Lord Sumption was sworn in as a Justice of the Supreme Court on 11th January 2012. Since then he has made two speeches:
Lord Sumption at the LSE Department of Government (PDF)
Foreign Affairs in the English Courts since 9/11
14 May 2012
Lord Sumption at the Chancery Bar Association (PDF)
Reflexions on the Law of Illegality
23 Apr 2012
Traditionally, there have been areas
where the courts feared to tread and, typically, these included various areas where Royal prerogative powers have held sway. The conduct of foreign affairs and the disposition of the Armed Forces of the Crown are such areas. The judges tended to state that some areas of decision-making were "non justiciable." Underlying this attitude was perhaps the view that Parliament was the proper place for Ministers to be held to account in relation to their decisions in such areas. Holding the executive accountable is, in constitutional theory, a key role of Parliament. However, with a somewhat executive-dominated House of Commons there are questions about whether, in practice, Parliament is all that effective. The views of Lord Sumption are, as ever, interesting. Whether his views are indicative of the future stance of the courts remains to be seen and, of course, many judges prefer to reserve their views for cases coming before them in which the point is in issue. (As an example of the latter see Lord Carswell's speech in R (Gentle) v Prime Minister at para 63).

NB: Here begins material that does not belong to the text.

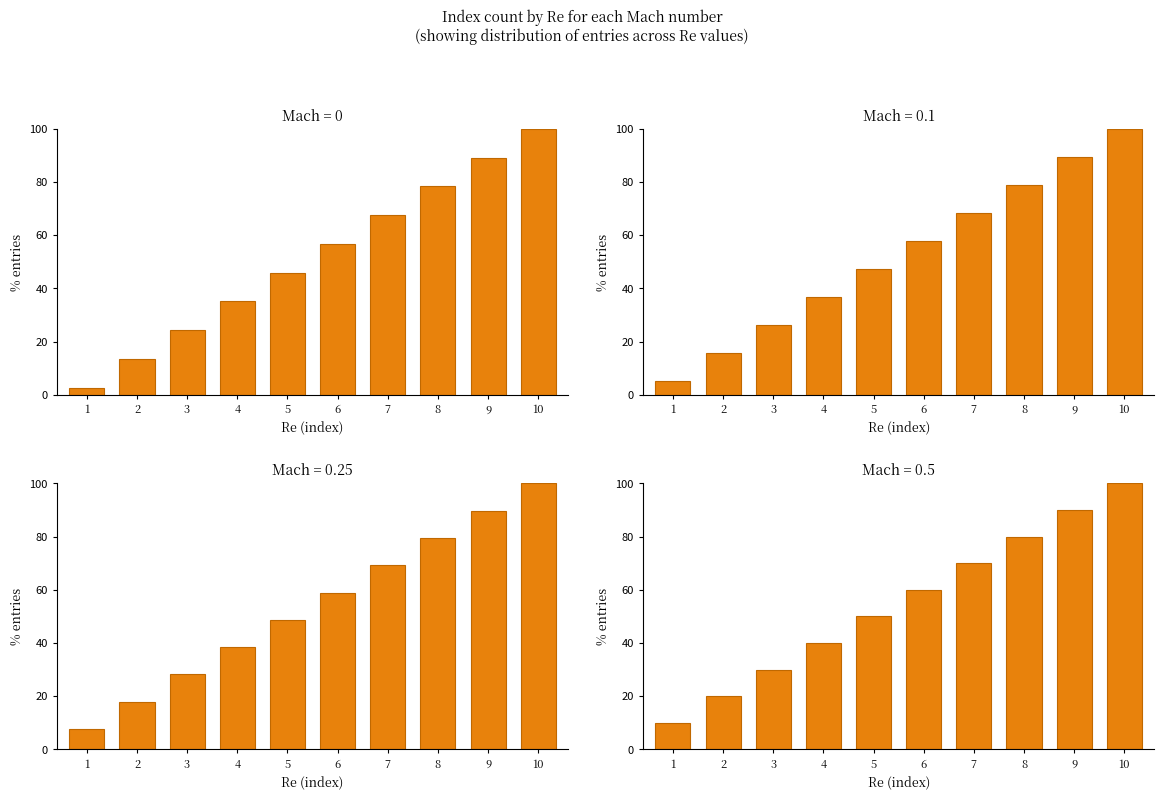

How many categories are shown in the chart?

10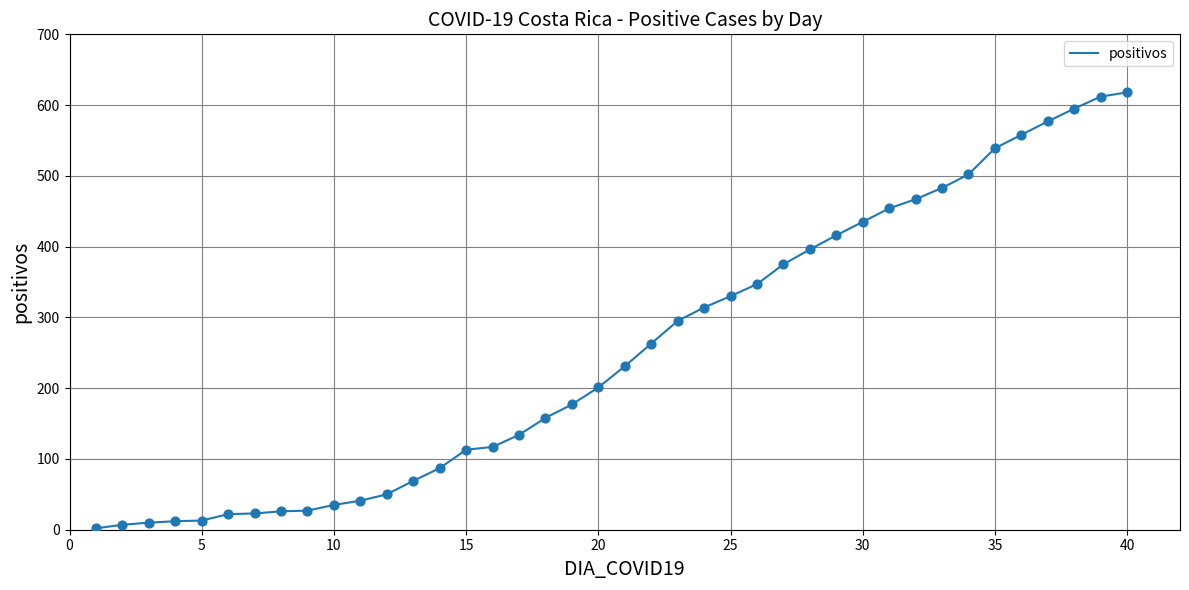

What is the greatest value displayed?

618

The reader may be interested to look at the following cases which arose in the context of the Iraq War:
CND v Prime Minister, Secretary of State for Foreign and Commonwealth Affairs and Secretary of State for Defence  EWHC 2759 (QB) - Simon Brown, Maurice Kay LJJ and Richards J.
R (Gentle) v Prime Minister, Secretary of State for Defence and Attorney-General  EWCA Civ 1689 - Sir Anthony Clarke MR, Lord Judge (President of the QBD) and Dyson LJ. Note: Jonathan Sumption QC (as he then was) acted for the the respondents.
The Queen's Speech indicated that a Bill is to be introduced to bring the Justice and Security Green Paper into law. This will introduce closed material procedure into sensitive cases of the type where Ministers might be keen to avoid detailed scrutiny. Typically, such cases are likely to arise in connection with foreign affairs and defence. The Law Society (9th May) responded to the Justice and Security Bill by saying:
"The secret justice proposals in the Justice and Security Bill must not become a cloak for a Government to hide its blushes nor be allowed to deny justice to deserving cases."
Attention is also drawn to a speech (25th January) by Lord Kerr - Lord Kerr at the Clifford Chance Lecture (PDF) - The UK Supreme Court - The modest underworker of Strasbourg?